- [What to do]: Your task is to write out the complete listing exactly as it is shown.

● ● ●

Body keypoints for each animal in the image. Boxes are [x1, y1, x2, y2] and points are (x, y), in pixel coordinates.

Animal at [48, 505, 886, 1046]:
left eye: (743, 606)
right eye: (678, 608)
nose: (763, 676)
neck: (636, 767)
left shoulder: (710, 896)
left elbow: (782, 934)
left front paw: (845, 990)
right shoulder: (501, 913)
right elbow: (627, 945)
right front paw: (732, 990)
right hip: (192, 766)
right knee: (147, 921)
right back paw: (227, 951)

● ● ●

- [Solution for this problem]:
Body keypoints for each animal in the image. Boxes are [x1, y1, x2, y2] and points are (x, y), in pixel coordinates.

Animal at [48, 505, 886, 1046]:
left eye: (743, 606)
right eye: (678, 608)
nose: (763, 676)
neck: (636, 767)
left shoulder: (710, 896)
left elbow: (782, 934)
left front paw: (845, 990)
right shoulder: (501, 913)
right elbow: (627, 945)
right front paw: (732, 990)
right hip: (192, 766)
right knee: (147, 921)
right back paw: (227, 951)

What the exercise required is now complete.